La fase successiva è il lavaggio delle fibre per l’eliminazione dello sporco e delle impurità, naturalmente presenti nel vello dell’animale: grasso, sudore, terriccio, escrementi e residui vegetali. Il lavaggio avveniva in primavera in questo modo: le donne riempivano un grande mastello di legno con la lana sporca e lo deponevano sotto allo scolo delle grondaie per utilizzare se possibile l’acqua piovana. Il contenuto veniva mescolato spesso e non veniva usato nessun sapone. Si poteva anche ricorrere al lavaggio nel torrente o in un rio: la lana veniva deposta in cesti immersi nell’acqua in modo che la corrente svolgesse la parte più grossa del lavoro di pulizia e poi si passava al mastello. La lana pulita veniva riposta in cesti a sgocciolare e successivamente stesa su ringhiere di legno o steccati ad ad asciugare. Dopo diversi giorni a girarla e rigirarla la lana ben secca veniva riposta in sacchi per la cardatura.

Cardatrice per lana

Cardatrice per lana

La cardatura è la procedura di preparazione del filato di lana che precede la fase finale di filatura delle fibre. In questa fase, i fiocchi di lana vengono pettinati e districati per allineare ed ordinare parallelamente le fibre. L’utensile tradizionale per la cardatura manuale è una speciale spazzola in legno con i denti di ferro. La lana viene lavorata con l’impiego di due spazzole. Una spazzola è tenuta ferma e su di essa vengono disposti alcuni fiocchi di lana, pochi per volta. La seconda spazzola viene passata sopra con movimenti regolari per districare e ordinare le fibre. Le fibre allineate vengono quindi arrotolate in batuffoli, pronte per l’operazione di filatura. In tempi antichi questa lavorazione era realizzata con l’impiego di un fiore di cardo secco, dal quale deriva il nome di cardatura. Con la cardatura la lana poteva già essere usata nell’imbottitura di cuscini e materassi.

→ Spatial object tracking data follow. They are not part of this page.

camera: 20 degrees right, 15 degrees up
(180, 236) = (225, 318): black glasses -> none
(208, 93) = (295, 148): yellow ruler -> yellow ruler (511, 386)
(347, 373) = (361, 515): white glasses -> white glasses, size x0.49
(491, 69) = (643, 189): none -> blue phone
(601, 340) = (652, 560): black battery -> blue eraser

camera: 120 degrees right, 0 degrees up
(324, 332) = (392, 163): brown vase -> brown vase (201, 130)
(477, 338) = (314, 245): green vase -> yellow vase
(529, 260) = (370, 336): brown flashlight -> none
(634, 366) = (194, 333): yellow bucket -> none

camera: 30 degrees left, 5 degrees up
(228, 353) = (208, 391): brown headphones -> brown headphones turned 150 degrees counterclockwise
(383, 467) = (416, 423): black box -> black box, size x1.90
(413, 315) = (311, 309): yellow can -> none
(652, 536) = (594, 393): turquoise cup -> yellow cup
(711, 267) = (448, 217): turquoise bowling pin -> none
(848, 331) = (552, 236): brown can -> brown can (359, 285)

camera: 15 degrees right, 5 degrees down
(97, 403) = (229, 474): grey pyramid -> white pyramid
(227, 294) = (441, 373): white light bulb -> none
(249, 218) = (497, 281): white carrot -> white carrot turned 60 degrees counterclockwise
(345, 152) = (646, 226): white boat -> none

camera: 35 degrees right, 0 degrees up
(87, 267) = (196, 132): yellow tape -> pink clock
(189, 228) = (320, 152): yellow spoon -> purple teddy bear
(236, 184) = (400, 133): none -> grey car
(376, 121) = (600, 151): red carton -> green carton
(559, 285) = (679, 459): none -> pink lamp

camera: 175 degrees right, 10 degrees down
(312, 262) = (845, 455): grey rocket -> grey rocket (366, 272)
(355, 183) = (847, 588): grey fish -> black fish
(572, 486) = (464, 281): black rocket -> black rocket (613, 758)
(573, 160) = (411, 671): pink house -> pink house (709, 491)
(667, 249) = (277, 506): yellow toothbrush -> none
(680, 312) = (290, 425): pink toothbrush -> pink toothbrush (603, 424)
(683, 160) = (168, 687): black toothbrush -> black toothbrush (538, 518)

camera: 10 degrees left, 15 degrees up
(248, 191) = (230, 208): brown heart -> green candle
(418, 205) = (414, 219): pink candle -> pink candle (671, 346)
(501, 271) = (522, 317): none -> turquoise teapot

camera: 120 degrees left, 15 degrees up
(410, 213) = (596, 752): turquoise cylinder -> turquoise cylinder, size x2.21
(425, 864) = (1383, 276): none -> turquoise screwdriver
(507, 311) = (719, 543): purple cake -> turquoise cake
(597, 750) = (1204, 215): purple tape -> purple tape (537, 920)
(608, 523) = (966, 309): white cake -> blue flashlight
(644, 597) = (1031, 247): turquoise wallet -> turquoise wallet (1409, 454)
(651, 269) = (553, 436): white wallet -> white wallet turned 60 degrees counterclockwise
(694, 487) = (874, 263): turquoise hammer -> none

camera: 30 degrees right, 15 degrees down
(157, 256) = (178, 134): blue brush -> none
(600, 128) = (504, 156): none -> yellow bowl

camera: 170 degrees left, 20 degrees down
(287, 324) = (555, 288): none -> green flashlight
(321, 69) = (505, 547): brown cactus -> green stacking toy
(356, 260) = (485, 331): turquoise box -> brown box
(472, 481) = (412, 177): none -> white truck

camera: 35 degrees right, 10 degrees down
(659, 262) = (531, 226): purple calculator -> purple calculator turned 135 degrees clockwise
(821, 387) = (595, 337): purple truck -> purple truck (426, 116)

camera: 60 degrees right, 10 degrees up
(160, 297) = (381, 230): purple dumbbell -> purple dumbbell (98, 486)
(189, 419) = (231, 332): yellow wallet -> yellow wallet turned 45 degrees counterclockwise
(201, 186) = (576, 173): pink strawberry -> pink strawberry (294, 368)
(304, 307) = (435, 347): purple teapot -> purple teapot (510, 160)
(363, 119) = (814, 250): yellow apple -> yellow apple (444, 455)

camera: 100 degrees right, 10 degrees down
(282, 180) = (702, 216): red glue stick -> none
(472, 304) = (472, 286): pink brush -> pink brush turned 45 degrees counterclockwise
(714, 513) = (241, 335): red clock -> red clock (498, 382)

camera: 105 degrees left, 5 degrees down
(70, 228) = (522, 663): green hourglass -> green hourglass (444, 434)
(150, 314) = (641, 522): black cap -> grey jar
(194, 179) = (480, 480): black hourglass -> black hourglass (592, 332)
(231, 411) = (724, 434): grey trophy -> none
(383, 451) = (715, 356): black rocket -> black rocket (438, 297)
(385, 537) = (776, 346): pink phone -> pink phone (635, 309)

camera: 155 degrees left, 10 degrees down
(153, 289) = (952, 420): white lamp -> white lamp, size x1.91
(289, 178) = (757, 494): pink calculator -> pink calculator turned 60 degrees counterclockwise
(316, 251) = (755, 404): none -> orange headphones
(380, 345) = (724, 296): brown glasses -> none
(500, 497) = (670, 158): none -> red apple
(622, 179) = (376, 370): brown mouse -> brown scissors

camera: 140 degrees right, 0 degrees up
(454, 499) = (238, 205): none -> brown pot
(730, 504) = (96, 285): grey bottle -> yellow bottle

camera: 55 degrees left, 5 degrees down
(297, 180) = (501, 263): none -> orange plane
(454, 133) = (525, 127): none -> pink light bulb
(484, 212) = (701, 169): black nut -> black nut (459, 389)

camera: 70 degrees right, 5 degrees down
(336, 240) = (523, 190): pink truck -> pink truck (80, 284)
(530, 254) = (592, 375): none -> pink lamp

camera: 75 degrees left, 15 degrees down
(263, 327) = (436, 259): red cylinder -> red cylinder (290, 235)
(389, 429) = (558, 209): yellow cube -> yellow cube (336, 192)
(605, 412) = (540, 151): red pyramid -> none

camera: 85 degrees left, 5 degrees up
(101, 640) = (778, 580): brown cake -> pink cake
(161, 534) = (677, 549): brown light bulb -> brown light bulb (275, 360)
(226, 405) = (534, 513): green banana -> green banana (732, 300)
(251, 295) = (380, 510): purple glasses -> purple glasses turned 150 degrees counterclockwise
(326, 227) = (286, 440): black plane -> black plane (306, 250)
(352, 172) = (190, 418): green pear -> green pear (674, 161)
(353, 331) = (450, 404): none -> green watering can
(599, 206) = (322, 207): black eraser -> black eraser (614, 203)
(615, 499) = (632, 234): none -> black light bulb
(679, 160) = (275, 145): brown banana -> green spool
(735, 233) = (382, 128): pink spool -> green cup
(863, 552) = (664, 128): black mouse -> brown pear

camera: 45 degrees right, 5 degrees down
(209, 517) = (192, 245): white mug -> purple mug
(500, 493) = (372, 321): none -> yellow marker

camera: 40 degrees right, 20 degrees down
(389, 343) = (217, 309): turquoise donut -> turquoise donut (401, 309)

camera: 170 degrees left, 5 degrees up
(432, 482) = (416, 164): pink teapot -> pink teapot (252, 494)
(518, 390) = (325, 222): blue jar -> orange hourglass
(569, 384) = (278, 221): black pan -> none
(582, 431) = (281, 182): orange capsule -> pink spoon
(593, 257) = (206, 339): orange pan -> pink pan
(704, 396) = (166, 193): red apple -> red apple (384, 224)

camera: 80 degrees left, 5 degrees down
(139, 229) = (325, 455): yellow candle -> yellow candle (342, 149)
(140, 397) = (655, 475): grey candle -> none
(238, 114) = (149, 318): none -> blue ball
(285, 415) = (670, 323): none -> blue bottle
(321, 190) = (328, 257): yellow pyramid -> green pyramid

La fase finale è l’operazione di filatura, fatta dalle donne di casa nei pomeriggi delle giornate invernali e durante le lunghe veglie serali nelle stalle. Questa consiste nel tiraggio e nella torsione delle fibre cardate, per formare un filo continuo tramite un arcolaio. Le donne più abili ottenevano un bel filo avvolto su una spoletta che, una volta piena, veniva infilata su una bacchetta di ferro dell’arcolaio stesso. Dalle spolette si passava ai gomitoli e alle matasse.

Arcolaio

Arcolaio

La lana era usata nel suo colore naturale, ma poteva essere tinta con tinture casalinghe ricavate da erbe e piante (foglie di frassino, mallo delle noci, ecc.) presenti nel territorio, in grosse pentole che bollivano sul fuoco del camino. Il filo dei gomitoli veniva in parte lavorato ai ferri per maglie, sciarpe, calze, ecc. ed in parte portato dal tessitore per ricavarne tessuto o coperte.